Subject: SMH: Timor farmers smell the coffee rip-off
SMH Monday, May 28, 2001
Timor farmers smell the coffee rip-off
East Timorese road workers repairing the road to the coffee region under a UN
development program. Photo: Andrew Meares
By Mark Dodd, Herald Correspondent in Gleno, East Timor
Ironically, it is neglect which has produced independent East Timor's first
major export crop: world-class organic, forest-grown coffee.
While the rest of the world was adding pesticides to crops and developing
agri-business, the fine Arabica coffee trees, planted more than 80 years ago by
Portuguese colonisers, were slowly melting into the pristine East Timorese
jungle.
Long abandoned, they grew wild under the jungle canopy and scattered along
roadsides.
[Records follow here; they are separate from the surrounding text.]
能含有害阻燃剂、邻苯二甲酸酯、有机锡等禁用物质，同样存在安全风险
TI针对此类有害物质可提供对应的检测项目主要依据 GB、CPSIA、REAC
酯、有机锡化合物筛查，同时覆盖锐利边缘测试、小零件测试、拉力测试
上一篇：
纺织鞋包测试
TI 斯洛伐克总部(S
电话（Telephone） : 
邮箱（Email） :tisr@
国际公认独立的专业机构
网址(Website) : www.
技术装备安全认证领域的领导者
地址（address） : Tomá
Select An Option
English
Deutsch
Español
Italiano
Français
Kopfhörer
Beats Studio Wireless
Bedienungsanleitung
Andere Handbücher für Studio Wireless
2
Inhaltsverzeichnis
Every year subsistence farmers turned out to pick their crop, usually
selling off the beans to Indonesian officials at regulated prices that are now
remembered with fondness.
The trees are now heavy with fruit, and the picking season has created a
vital source of income for tens of thousands once-a-year coffee harvesters.
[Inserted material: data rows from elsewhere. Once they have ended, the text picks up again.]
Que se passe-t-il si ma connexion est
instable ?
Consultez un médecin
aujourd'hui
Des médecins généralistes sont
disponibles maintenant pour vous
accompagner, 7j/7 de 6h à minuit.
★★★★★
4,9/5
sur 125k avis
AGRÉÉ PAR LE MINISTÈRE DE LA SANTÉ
This fine, organic coffee has become East Timor's economic engine after much
of its infrastructure was destroyed in 1999. But for the first time the farmers
are competing in a deregulated market and facing a slump in coffee prices
worldwide.
This season East Timor's biggest coffee buyer, the National Co-operative
Business Association (NCBA) will pay between $A23 million and $28.8 million to
farmers for what is expected to be a bumper crop of 10,000 tonnes of exportable
green beans.
But farmers say the price of about 19c a kilogram, or about 23¢ if delivered
to the nearest processing centre, is too low.
In the soot-stained ruins of a former Indonesian government office last week
more than 1,000 farmers and student supporters gathered to listen to two
industry officials brought in to explain the downward price spiral.
What began peacefully as a dialogue quickly degenerated into a kangaroo
court. The crowd accused one company of monopolising the trade and of being part
of an international conspiracy to short change local farmers.
"If we don't get 30¢ a kilogram we'll burn your trucks and burn your
warehouses," shouted Jacinto Maia, one of the meeting's organisers, to loud
applause.
Many speakers and participants carried copies of a report from the British
charity Oxfam contrasting record profits by international coffee companies while
millions of coffee farmers in developing countries live in extreme poverty.
The NCBA director, Mr Sam Filiaci, strongly denied accusations his company
was ripping off farmers.
"This is caused by very low international prices, and we tried to
explain this to the farmers. Unfortunately, the people who have to bear the
brunt of the low prices are the producers.''
Coffee is East Timor's only cash crop, with annual production of 7,000-10,000
tonnes, about 1 per cent of world production.
But what East Timor has been able to create for itself is a valuable market
niche; its highly prized organic-grown beans attract premium prices from coffee
connoisseurs in Hamburg and Seattle-based Starbucks.